**EXERCISE:** Show every line in the entries below where the word "distance" appears.

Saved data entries
========================================
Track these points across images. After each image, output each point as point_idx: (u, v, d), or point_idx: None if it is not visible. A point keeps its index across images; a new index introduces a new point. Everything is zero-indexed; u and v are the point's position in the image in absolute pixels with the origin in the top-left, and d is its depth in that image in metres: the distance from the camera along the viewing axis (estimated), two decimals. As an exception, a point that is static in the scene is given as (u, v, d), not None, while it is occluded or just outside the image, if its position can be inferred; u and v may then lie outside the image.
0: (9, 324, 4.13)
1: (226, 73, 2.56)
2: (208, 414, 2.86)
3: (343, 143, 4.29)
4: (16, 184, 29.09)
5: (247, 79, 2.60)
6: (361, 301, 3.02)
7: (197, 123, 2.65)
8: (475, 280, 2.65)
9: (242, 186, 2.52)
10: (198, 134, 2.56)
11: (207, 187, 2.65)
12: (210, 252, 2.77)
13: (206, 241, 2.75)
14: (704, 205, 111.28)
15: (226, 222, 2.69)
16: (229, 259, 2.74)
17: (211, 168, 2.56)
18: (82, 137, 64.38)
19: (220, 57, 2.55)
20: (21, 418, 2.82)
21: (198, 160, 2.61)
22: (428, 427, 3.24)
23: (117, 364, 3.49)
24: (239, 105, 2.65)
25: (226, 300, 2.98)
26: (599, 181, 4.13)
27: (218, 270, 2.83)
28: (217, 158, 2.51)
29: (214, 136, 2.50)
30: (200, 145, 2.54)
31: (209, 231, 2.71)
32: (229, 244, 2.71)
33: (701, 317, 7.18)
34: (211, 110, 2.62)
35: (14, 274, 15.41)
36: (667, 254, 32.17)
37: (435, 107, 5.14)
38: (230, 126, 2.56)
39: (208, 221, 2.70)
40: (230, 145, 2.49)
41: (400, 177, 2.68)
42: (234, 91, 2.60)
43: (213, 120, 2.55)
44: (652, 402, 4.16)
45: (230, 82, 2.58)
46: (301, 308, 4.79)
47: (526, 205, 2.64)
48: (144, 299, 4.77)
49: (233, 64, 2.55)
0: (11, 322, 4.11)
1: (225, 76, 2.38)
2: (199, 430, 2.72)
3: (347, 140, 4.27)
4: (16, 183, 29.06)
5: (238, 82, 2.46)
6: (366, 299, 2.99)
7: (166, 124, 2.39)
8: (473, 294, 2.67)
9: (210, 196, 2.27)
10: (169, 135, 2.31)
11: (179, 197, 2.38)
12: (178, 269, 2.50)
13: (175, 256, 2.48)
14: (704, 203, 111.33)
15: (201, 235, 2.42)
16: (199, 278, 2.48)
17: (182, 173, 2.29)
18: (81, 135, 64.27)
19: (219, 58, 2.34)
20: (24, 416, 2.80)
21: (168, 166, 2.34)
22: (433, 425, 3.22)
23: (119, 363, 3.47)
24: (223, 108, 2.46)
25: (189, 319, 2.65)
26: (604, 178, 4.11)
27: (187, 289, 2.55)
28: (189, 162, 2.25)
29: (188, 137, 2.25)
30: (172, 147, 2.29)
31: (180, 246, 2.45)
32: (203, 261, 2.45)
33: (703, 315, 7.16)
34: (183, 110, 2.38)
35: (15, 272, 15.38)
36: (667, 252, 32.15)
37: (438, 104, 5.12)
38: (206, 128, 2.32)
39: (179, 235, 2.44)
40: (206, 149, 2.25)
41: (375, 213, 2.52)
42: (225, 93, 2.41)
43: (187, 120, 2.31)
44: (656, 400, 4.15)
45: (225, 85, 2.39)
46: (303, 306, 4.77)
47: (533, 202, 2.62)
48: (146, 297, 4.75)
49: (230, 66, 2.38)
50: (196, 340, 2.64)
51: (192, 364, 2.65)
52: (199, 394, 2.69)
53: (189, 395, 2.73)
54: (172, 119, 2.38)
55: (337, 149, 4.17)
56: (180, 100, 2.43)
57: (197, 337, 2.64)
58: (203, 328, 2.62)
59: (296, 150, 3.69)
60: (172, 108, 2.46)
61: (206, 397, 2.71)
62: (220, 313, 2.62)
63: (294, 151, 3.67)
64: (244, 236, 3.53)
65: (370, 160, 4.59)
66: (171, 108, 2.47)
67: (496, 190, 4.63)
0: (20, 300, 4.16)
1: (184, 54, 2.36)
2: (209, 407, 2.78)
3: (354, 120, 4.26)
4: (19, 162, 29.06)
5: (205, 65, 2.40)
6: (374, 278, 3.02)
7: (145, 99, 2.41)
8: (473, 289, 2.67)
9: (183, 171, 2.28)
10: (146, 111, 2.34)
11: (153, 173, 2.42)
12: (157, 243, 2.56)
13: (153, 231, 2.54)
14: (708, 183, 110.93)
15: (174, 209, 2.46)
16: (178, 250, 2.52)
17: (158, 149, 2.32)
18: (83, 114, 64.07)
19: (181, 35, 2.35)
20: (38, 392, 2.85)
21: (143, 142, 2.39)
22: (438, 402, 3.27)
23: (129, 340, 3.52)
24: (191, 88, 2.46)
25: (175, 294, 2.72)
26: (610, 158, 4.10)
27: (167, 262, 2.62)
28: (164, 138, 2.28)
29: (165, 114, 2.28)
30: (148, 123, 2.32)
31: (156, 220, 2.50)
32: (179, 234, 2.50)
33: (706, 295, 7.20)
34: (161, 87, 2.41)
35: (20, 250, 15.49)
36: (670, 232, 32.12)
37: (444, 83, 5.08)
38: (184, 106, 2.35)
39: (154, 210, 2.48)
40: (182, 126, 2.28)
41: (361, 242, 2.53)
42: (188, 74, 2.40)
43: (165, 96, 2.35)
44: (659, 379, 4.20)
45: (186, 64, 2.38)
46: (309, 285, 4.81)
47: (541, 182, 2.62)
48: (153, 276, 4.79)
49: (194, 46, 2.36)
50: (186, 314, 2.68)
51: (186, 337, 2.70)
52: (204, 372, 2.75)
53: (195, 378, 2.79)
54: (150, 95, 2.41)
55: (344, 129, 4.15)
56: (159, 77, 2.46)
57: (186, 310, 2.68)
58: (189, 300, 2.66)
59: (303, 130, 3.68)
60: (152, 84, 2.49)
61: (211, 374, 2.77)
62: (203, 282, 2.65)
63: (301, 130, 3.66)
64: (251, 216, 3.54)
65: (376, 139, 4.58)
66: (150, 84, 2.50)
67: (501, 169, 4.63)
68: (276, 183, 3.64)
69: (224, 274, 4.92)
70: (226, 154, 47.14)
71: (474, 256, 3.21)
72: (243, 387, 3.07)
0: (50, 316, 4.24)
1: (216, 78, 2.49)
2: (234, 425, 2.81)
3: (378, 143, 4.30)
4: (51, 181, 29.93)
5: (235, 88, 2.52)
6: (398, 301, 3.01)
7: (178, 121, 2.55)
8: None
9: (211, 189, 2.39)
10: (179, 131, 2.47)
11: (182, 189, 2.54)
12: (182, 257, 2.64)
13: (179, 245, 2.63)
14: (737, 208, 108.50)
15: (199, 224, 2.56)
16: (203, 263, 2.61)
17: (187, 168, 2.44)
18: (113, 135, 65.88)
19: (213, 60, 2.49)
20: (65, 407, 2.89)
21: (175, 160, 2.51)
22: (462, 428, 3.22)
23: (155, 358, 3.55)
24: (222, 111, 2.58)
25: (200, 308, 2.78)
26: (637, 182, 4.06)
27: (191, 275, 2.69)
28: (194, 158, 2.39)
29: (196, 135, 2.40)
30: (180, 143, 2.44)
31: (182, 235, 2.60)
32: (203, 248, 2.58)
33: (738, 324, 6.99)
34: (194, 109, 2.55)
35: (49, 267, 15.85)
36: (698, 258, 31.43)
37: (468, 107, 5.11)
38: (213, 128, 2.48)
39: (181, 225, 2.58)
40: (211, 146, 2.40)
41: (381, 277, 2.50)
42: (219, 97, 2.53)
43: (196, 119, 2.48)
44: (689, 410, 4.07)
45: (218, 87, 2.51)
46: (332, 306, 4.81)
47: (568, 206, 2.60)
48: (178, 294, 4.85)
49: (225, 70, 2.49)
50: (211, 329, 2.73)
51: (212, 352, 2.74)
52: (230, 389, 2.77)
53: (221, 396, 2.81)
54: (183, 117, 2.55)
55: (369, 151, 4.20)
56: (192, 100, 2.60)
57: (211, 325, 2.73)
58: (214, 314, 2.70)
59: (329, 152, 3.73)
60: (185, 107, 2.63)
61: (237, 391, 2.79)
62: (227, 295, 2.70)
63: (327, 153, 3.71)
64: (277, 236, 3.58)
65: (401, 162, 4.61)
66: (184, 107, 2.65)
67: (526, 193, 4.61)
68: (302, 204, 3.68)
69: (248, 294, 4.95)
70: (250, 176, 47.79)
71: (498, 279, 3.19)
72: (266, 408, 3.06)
========================================
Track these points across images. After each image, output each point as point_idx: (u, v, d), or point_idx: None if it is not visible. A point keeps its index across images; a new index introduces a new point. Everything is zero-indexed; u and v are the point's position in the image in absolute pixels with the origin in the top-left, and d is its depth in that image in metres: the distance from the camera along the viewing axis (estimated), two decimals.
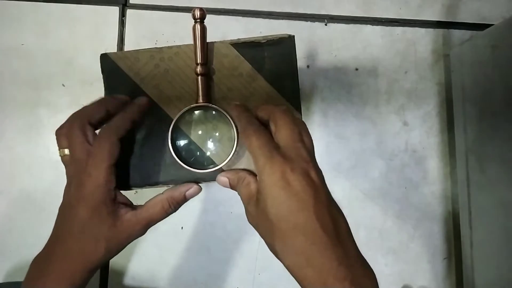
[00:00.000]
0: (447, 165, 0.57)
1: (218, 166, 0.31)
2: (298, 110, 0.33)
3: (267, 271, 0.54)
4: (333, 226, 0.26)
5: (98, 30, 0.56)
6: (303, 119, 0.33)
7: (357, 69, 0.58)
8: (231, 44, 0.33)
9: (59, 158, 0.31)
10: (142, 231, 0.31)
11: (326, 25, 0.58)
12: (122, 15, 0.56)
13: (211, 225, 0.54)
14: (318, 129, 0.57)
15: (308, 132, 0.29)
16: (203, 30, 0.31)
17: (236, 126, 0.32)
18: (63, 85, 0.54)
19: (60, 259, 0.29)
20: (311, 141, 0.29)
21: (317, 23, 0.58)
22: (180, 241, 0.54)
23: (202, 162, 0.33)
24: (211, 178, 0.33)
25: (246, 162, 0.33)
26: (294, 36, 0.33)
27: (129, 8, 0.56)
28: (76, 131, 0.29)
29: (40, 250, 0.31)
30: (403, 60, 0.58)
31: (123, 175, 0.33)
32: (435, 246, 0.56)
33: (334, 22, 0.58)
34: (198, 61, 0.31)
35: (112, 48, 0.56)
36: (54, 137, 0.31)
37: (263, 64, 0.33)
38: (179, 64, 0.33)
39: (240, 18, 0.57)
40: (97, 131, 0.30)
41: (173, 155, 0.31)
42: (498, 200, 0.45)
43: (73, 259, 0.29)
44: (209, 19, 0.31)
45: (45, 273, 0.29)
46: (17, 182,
========================================
**SOLUTION TO THE PROBLEM:**
Track these points across images. After each image, output each point as point_idx: (u, v, d), or point_idx: None if it is not visible. A point keeps its index across images; a new index introduces a new point. Everything is zero-indexed; u and v are the point's position in the image in absolute pixels with the origin in the top-left, and d is its depth in that image in metres: the distance from the camera along the viewing axis (estimated), two decimals. As an exception, a point that is static in the scene is given as (u, v, d), not None, while it is occluded or just outside the image, if its position can be inferred; u and v may then lie outside the image.
Track these points across images. After each image, output each point as point_idx: (u, v, d), or point_idx: None if it is not visible. A point keeps its index across images; a new index introduces a new point. Everything is zero-indexed; u and v are the point's position in the image in absolute pixels with the origin in the top-left, and d is its depth in that image in metres: the distance from the camera along the viewing axis (estimated), two decimals.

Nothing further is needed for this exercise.